En los últimos capítulos, el análisis se enriquece al considerar otras exigencias y demandas. Una de ellas, interesantísima, ronda el plano individual, y la titula Los placeres del aburrimiento- Cuatro siglos de garabatos. Su aproximación consiste en exaltar la función del garabato en momentos de distracción: su valor está relacionado con la psicología del ocio y muestra al garabato como remedio contra la fatiga. La conclusión general que trae a escena con este ejemplo es aún más inteligente al sembrar una mirada crítica sobre el arte moderno, y que sugiere que la actividad artística fue ganando identificación no tanto con la destreza como con la necesidad de crear. Finalmente, estos estudios sobre el uso y función del arte terminan con una aproximación al papel que en la modernidad juegan las instrucciones gráficas (por ejemplo la instrucción para el chaleco salvavidas en los aviones).
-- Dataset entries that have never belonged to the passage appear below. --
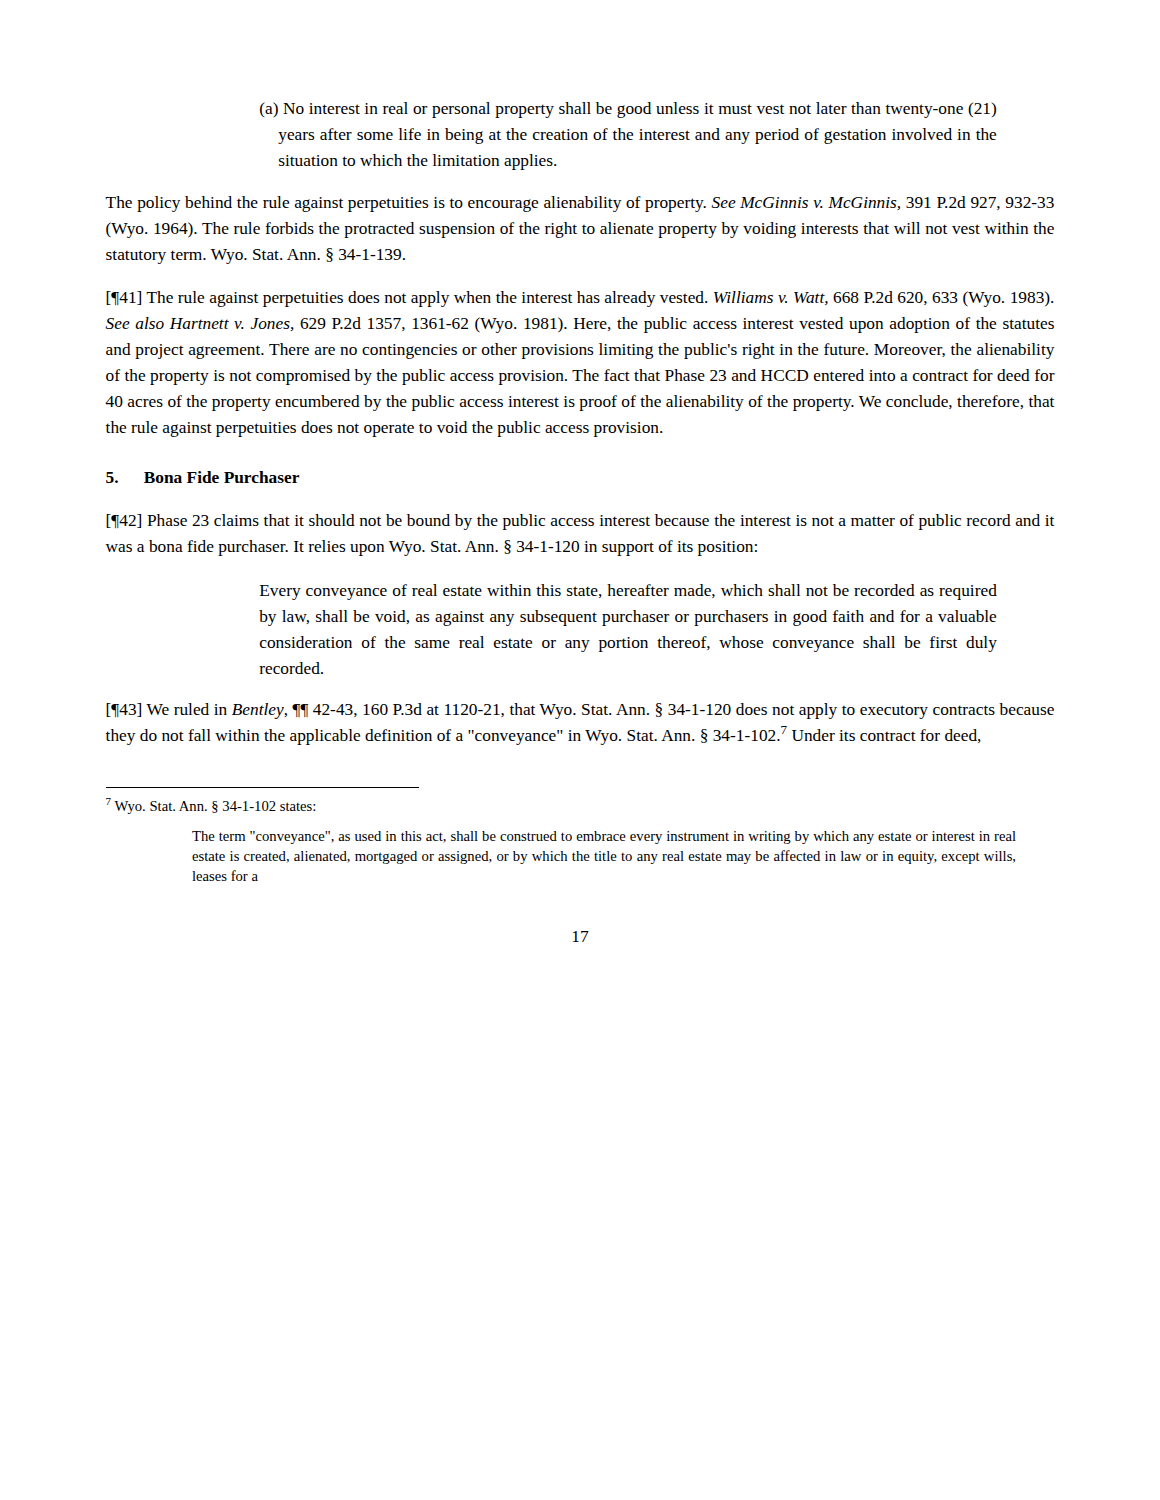(a) No interest in real or personal property shall be good unless it must vest not later than twenty-one (21) years after some life in being at the creation of the interest and any period of gestation involved in the situation to which the limitation applies.
The policy behind the rule against perpetuities is to encourage alienability of property. See McGinnis v. McGinnis, 391 P.2d 927, 932-33 (Wyo. 1964). The rule forbids the protracted suspension of the right to alienate property by voiding interests that will not vest within the statutory term. Wyo. Stat. Ann. § 34-1-139.
[¶41] The rule against perpetuities does not apply when the interest has already vested. Williams v. Watt, 668 P.2d 620, 633 (Wyo. 1983). See also Hartnett v. Jones, 629 P.2d 1357, 1361-62 (Wyo. 1981). Here, the public access interest vested upon adoption of the statutes and project agreement. There are no contingencies or other provisions limiting the public's right in the future. Moreover, the alienability of the property is not compromised by the public access provision. The fact that Phase 23 and HCCD entered into a contract for deed for 40 acres of the property encumbered by the public access interest is proof of the alienability of the property. We conclude, therefore, that the rule against perpetuities does not operate to void the public access provision.
5. Bona Fide Purchaser
[¶42] Phase 23 claims that it should not be bound by the public access interest because the interest is not a matter of public record and it was a bona fide purchaser. It relies upon Wyo. Stat. Ann. § 34-1-120 in support of its position:
Every conveyance of real estate within this state, hereafter made, which shall not be recorded as required by law, shall be void, as against any subsequent purchaser or purchasers in good faith and for a valuable consideration of the same real estate or any portion thereof, whose conveyance shall be first duly recorded.
[¶43] We ruled in Bentley, ¶¶ 42-43, 160 P.3d at 1120-21, that Wyo. Stat. Ann. § 34-1-120 does not apply to executory contracts because they do not fall within the applicable definition of a "conveyance" in Wyo. Stat. Ann. § 34-1-102.7 Under its contract for deed,
7 Wyo. Stat. Ann. § 34-1-102 states:
The term "conveyance", as used in this act, shall be construed to embrace every instrument in writing by which any estate or interest in real estate is created, alienated, mortgaged or assigned, or by which the title to any real estate may be affected in law or in equity, except wills, leases for a
17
Cerrando, Gombrich trata de despejar la nubosidad que trae el estereotipo explicativo del estilo artístico en función de la época. Aunque es cierta la correspondencia entre estas dos categorías, propone que es más honesto para el historiador dedicar su interés a entrever las relaciones entre el arte, el gusto y la representación, donde ésta última sería la clave para continuar el estudio propuesto por este libro, puesto que invita a entender que la representación es la gran demanda social que hace del arte y otras prácticas visuales elementos indispensables para el conocimiento.